CULVER, Ore. — In 1947, young Dwight Macy, finding his family’s Idaho farm too small to support both himself and his siblings, moved across the border to Oregon.

With him, he brought his potato-farming know-how to Culver, a tiny town in Central Oregon 30 miles north of Bend. Today his descendants continue to grow potatoes for seed, among other crops.

Dwight’s sons Ed and Richard, along with their sons James and Mike, own the last of two seed potato farms left in the region, a testament to the family’s durability despite the challenges of farming in the high desert.

The new Wickiup Reservoir attracted their ancestor to the then sparsely populated area. In recent years, demand on Central Oregon’s water supply has increased with its population. Drought also takes its toll.

In the past 10 years, the Macy family farm has remained at about 1,600 acres. About 300 acres are in seed potatoes. Another 200 acres are in carrot seed, along with 120 acres of peppermint and 300 acres of Kentucky bluegrass seed. Before last year, nearly a third of the farm was also in hay and wheat.

The 2019 drought forced the Macy farm to eliminate those crops and leave nearly 600 acres fallow.

“Water is the biggest challenge,” said Mike in January. “Our reservoir this year is on pace to be the same (as last year).
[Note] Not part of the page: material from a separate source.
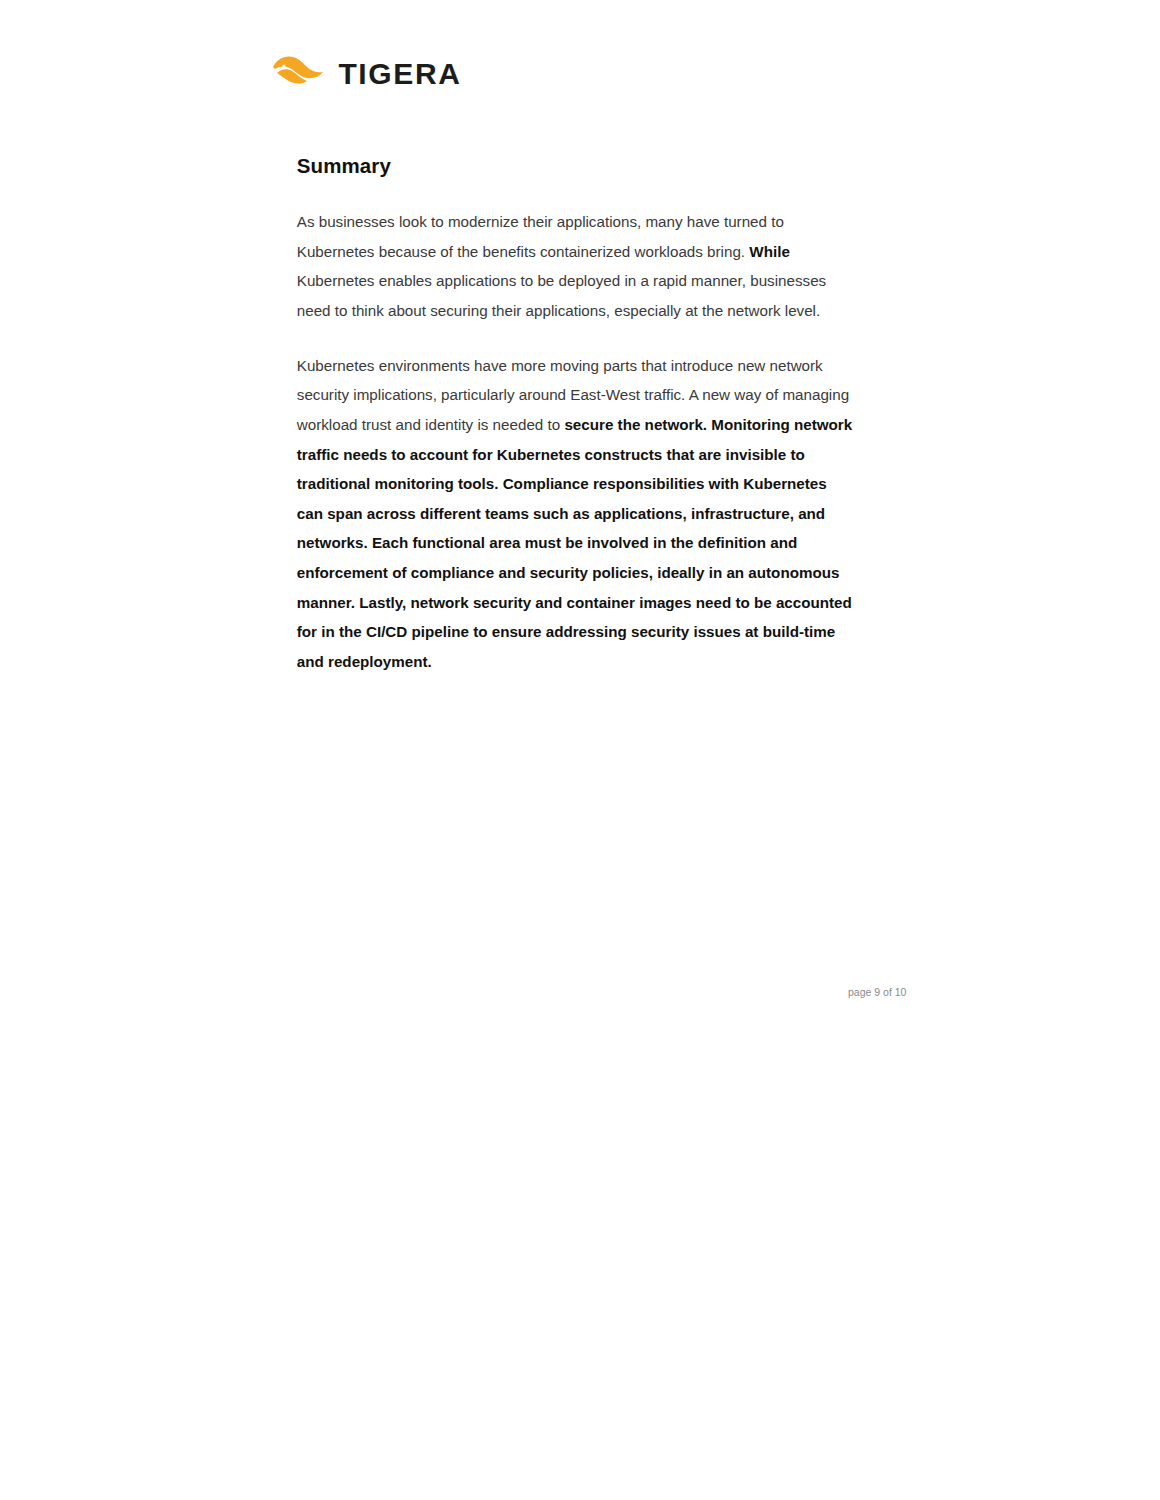TIGERA
Summary
As businesses look to modernize their applications, many have turned to Kubernetes because of the benefits containerized workloads bring. While Kubernetes enables applications to be deployed in a rapid manner, businesses need to think about securing their applications, especially at the network level.
Kubernetes environments have more moving parts that introduce new network security implications, particularly around East-West traffic. A new way of managing workload trust and identity is needed to secure the network. Monitoring network traffic needs to account for Kubernetes constructs that are invisible to traditional monitoring tools. Compliance responsibilities with Kubernetes can span across different teams such as applications, infrastructure, and networks. Each functional area must be involved in the definition and enforcement of compliance and security policies, ideally in an autonomous manner. Lastly, network security and container images need to be accounted for in the CI/CD pipeline to ensure addressing security issues at build-time and redeployment.
page 9 of 10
We’re still way behind.”

The Macys saw the writing on the wall long ago, transitioning most of their flood-irrigated property to pivot and other more efficient sprinkling or drip irrigation methods. Market changes over the past 10 years have further entrenched the Macys’ farm in specialty seed potatoes.

Ten years ago, they grew mostly Russet seed potatoes. Today, they raise creamer and chip seed potatoes; red, yellow, gold and other colored potato seed go to farms in the Northwest that harvest them small as “new” or “baby” style potatoes.
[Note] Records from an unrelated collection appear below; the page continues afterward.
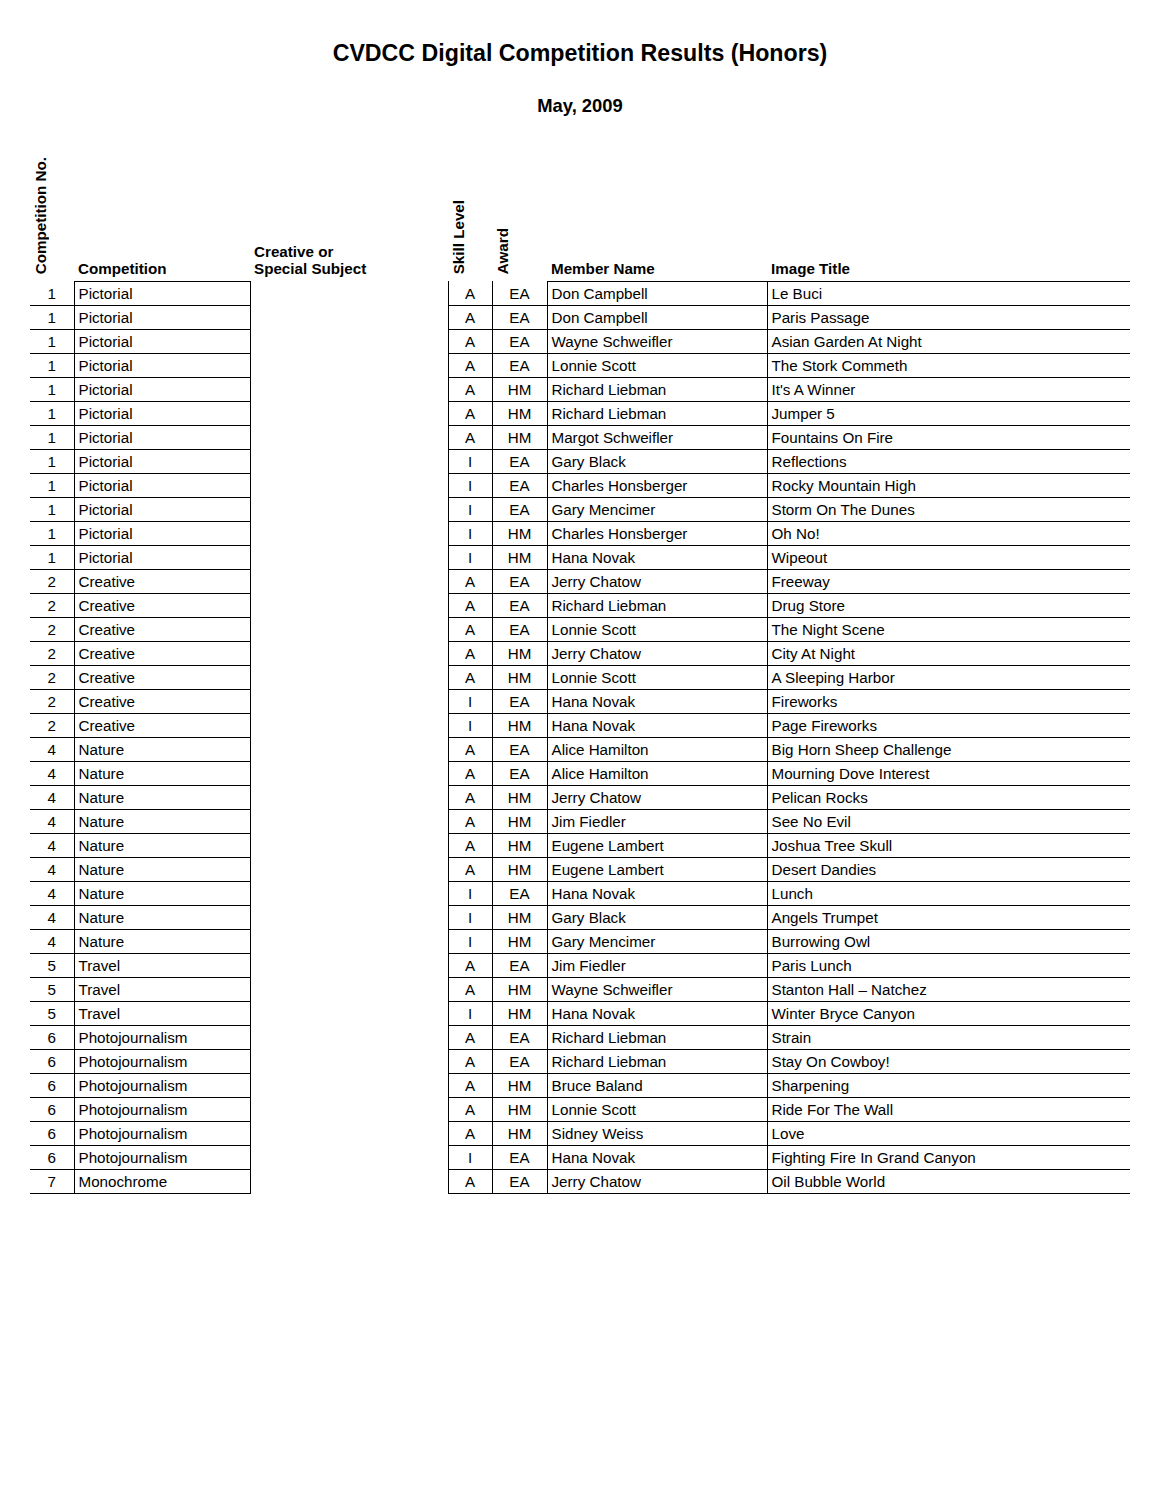CVDCC Digital Competition Results (Honors)
May, 2009
| Competition No. | Competition | Creative or Special Subject | Skill Level | Award | Member Name | Image Title |
| --- | --- | --- | --- | --- | --- | --- |
| 1 | Pictorial | | A | EA | Don Campbell | Le Buci |
| 1 | Pictorial | | A | EA | Don Campbell | Paris Passage |
| 1 | Pictorial | | A | EA | Wayne Schweifler | Asian Garden At Night |
| 1 | Pictorial | | A | EA | Lonnie Scott | The Stork Commeth |
| 1 | Pictorial | | A | HM | Richard Liebman | It's A Winner |
| 1 | Pictorial | | A | HM | Richard Liebman | Jumper 5 |
| 1 | Pictorial | | A | HM | Margot Schweifler | Fountains On Fire |
| 1 | Pictorial | | I | EA | Gary Black | Reflections |
| 1 | Pictorial | | I | EA | Charles Honsberger | Rocky Mountain High |
| 1 | Pictorial | | I | EA | Gary Mencimer | Storm On The Dunes |
| 1 | Pictorial | | I | HM | Charles Honsberger | Oh No! |
| 1 | Pictorial | | I | HM | Hana Novak | Wipeout |
| 2 | Creative | | A | EA | Jerry Chatow | Freeway |
| 2 | Creative | | A | EA | Richard Liebman | Drug Store |
| 2 | Creative | | A | EA | Lonnie Scott | The Night Scene |
| 2 | Creative | | A | HM | Jerry Chatow | City At Night |
| 2 | Creative | | A | HM | Lonnie Scott | A Sleeping Harbor |
| 2 | Creative | | I | EA | Hana Novak | Fireworks |
| 2 | Creative | | I | HM | Hana Novak | Page Fireworks |
| 4 | Nature | | A | EA | Alice Hamilton | Big Horn Sheep Challenge |
| 4 | Nature | | A | EA | Alice Hamilton | Mourning Dove Interest |
| 4 | Nature | | A | HM | Jerry Chatow | Pelican Rocks |
| 4 | Nature | | A | HM | Jim Fiedler | See No Evil |
| 4 | Nature | | A | HM | Eugene Lambert | Joshua Tree Skull |
| 4 | Nature | | A | HM | Eugene Lambert | Desert Dandies |
| 4 | Nature | | I | EA | Hana Novak | Lunch |
| 4 | Nature | | I | HM | Gary Black | Angels Trumpet |
| 4 | Nature | | I | HM | Gary Mencimer | Burrowing Owl |
| 5 | Travel | | A | EA | Jim Fiedler | Paris Lunch |
| 5 | Travel | | A | HM | Wayne Schweifler | Stanton Hall – Natchez |
| 5 | Travel | | I | HM | Hana Novak | Winter Bryce Canyon |
| 6 | Photojournalism | | A | EA | Richard Liebman | Strain |
| 6 | Photojournalism | | A | EA | Richard Liebman | Stay On Cowboy! |
| 6 | Photojournalism | | A | HM | Bruce Baland | Sharpening |
| 6 | Photojournalism | | A | HM | Lonnie Scott | Ride For The Wall |
| 6 | Photojournalism | | A | HM | Sidney Weiss | Love |
| 6 | Photojournalism | | I | EA | Hana Novak | Fighting Fire In Grand Canyon |
| 7 | Monochrome | | A | EA | Jerry Chatow | Oil Bubble World |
Their seed chip potatoes, after they are grown on other farms, can also be found in Tim’s Cascade, Frito Lay, Kettle and other brands of chips.

These specialty markets, unknown to them 10 years ago, have provided some predictability to the Macy operation.

“There’s more stability there than other markets,” Mike said of the chip and creamer seed potatoes. “Our contracts are signed in advance for a set amount, year after year.”

Carrot seed is also a mainstay for the Macys, as well as for other Jefferson County farmers. The county grows 45% of the world’s carrot seed — most of it around Madras and Culver, according to the Oregon State University Extension Service. The area is ideal because hybrid carrot seed grows poorly in wetter regions, where Queen Anne’s Lace and other competing relatives can ruin a crop. Those crossing relatives don’t occur in Jefferson County, but challenges — especially those that impact the pollinating bees — still impact consistency, the Macys say.

With the exception of James, who went to George Fox University in Newberg, Ore., the rest of the Macys — Ed, Richard and Mike — are Oregon State graduates. James taught school for a while in Culver but then returned to help his family on the farm when Ed retired.

“I always wanted to farm, so when the opportunity came, I came back,” James said.

“We just made it look so good,” Mike joked.

The three active owners oversee crews including six full-time employees and a handful of seasonal field crews and potato sorters.

Mike and James are both married with four teen children between them, all participating in the 4-H, FFA and sports activities of Culver High. All help on the farm in the summers.

Will they hand off the hoe to the next generation?

Farmer-like, the Macys don’t count their chickens prematurely.

“We encourage our kids, but who knows? The kids enjoy the farm. Beyond that, I have no idea,” James said.